Outils de collecte d’information et de nivologie :
On insiste toujours beaucoup sur les pelles et les sondes en tant qu’outils pour le secours en avalanche, mais elles remplissent de bien nombreuses autres fonctions. Par exemple, la sonde est un outil de recherche extrêmement utile. Elle permet d’évaluer l’épaisseur de couches spécifiques du manteau neigeux, en identifiant la répartition de la couche de neige déposée par le vent (congères), et aide à apporter une réponse aux problèmes de variabilité de la répartition géographique. Utiliser la sonde de cette manière permet d’avoir une approche très tactile ; imaginez-vous évaluant et observant une couche de croûte sur plusieurs altitudes et sous plusieurs aspects lors de votre prochaine sortie. La plupart des sondes vendues aujourd’hui comportent des indicateurs de profondeur qui permettent une mesure précise de l’épaisseur des couches.
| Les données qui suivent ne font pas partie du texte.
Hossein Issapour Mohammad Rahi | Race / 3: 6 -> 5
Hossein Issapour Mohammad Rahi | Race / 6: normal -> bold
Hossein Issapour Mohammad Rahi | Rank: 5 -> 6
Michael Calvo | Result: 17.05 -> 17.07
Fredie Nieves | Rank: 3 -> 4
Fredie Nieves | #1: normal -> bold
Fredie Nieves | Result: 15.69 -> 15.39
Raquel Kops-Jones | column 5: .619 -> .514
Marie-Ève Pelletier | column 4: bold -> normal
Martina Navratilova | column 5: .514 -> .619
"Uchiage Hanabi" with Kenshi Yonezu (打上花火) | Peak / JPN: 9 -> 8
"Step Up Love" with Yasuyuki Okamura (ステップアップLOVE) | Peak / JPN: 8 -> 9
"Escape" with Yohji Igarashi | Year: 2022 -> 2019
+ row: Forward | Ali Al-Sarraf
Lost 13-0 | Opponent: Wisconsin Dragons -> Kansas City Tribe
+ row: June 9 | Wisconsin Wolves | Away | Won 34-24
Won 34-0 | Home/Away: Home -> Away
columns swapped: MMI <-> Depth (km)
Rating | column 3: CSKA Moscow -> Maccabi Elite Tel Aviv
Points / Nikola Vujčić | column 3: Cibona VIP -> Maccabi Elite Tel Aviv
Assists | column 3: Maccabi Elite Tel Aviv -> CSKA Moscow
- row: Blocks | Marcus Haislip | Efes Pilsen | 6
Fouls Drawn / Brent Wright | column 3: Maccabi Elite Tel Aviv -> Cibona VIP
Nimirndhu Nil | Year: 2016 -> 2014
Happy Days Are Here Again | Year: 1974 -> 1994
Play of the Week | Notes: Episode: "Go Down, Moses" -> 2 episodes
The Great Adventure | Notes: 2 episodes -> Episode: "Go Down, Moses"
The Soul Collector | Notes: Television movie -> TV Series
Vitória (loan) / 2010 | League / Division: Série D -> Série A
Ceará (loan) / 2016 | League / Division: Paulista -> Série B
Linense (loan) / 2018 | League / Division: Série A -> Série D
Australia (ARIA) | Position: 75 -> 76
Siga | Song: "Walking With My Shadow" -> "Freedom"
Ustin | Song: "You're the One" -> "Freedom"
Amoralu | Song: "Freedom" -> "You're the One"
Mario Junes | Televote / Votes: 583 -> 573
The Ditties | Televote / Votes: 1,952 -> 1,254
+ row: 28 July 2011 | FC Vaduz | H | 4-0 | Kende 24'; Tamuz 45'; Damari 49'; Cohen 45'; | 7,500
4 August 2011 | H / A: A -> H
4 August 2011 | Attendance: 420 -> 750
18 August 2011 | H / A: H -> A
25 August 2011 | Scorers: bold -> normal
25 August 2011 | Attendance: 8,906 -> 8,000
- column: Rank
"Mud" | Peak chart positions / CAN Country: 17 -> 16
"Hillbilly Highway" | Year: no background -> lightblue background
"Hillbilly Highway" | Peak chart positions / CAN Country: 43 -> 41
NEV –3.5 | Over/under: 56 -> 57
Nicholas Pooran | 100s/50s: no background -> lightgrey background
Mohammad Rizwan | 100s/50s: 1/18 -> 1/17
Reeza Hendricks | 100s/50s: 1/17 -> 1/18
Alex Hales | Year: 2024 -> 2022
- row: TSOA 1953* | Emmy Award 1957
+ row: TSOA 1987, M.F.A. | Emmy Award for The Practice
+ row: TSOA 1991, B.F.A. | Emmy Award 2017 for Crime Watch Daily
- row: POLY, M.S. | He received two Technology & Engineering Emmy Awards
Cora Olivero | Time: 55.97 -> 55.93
Le carottage est le terme utilisé pour la pratique consistant à extraire des « tubes » de neige, pour identifier les couches et les types de neige et tester les interfaces entres ces couches. La combinaison pelle / scie à neige permet d’établir des tests standardisés et reproductibles, utilisés par les nivologues d’aujourd’hui. Par exemple, en commençant par construire une colonne de neige isolée à l’aide la scie, puis en utilisant la pelle pour dégager la colonne verticalement de façon progressive, un nivologue peut observer l’emplacement des couches les plus fragiles du manteau neigeux, et peut potentiellement déterminer quelque chose sur le type de chacune des faiblesses délectées. Ces compétences sont enseignées dans les formations sur les avalanches, et peuvent être incorporées dans les habitudes d’évaluation du pratiquant de hors piste éclairé.
Les excursions en dehors des sentiers battus, en hors piste, sont une expérience fantastique pour l’expression et l’exploration de ses capacités personnelles, ainsi que la confiance en soi. Emporter le bon équipement me permet d’observer l’environnement d’une façon encore plus précise au cours de ma progression et contribue à ma compréhension du manteau neigeux, pour une sélection encore plus prudente des itinéraires.
Dans la grande compétition du « quel est l’équipement de mon sac le plus polyvalent », je dirais que la pelle gagne et la scie est juste derrière en deuxième position. Que ce soit pour remblayer ou creuser, impossible sans pelle. Et tous ces efforts donnent faim, alors la lame de la pelle est un parfait plateau pour découper et préparer mon pique nique. La scie MSR, d’un autre côté, est équipée d’un ouvre-bouteille et se débrouille très bien avec une baguette de pain frais.
Le terrain de jeu de Jeff ce sont les alentours du Mont Baker. Depuis plus de 7 ans il officie dans le contrôle des avalanches sur la station de ski de Mont Baker et il explore les neiges de la région depuis plus de 15 ans. Il est certifié en observation et en formation avalanches par les organismes américains AIARE et CAA. En parallèle de ses missions en tant qu’observateur professionnel pour le Centre des Avalanches du Nord-Ouest, il est actuellement également directeur du Centre de Formation sur la Montagne à Mont Baker, et il est engagé depuis plus de douze ans au sein de la communauté de prévention des risques liés aux avalanches. Il préfère découvrir cet univers sur son snowboard mais, si nécessaire, possible à skis également.
Publié pour la première fois le 2 février 2015.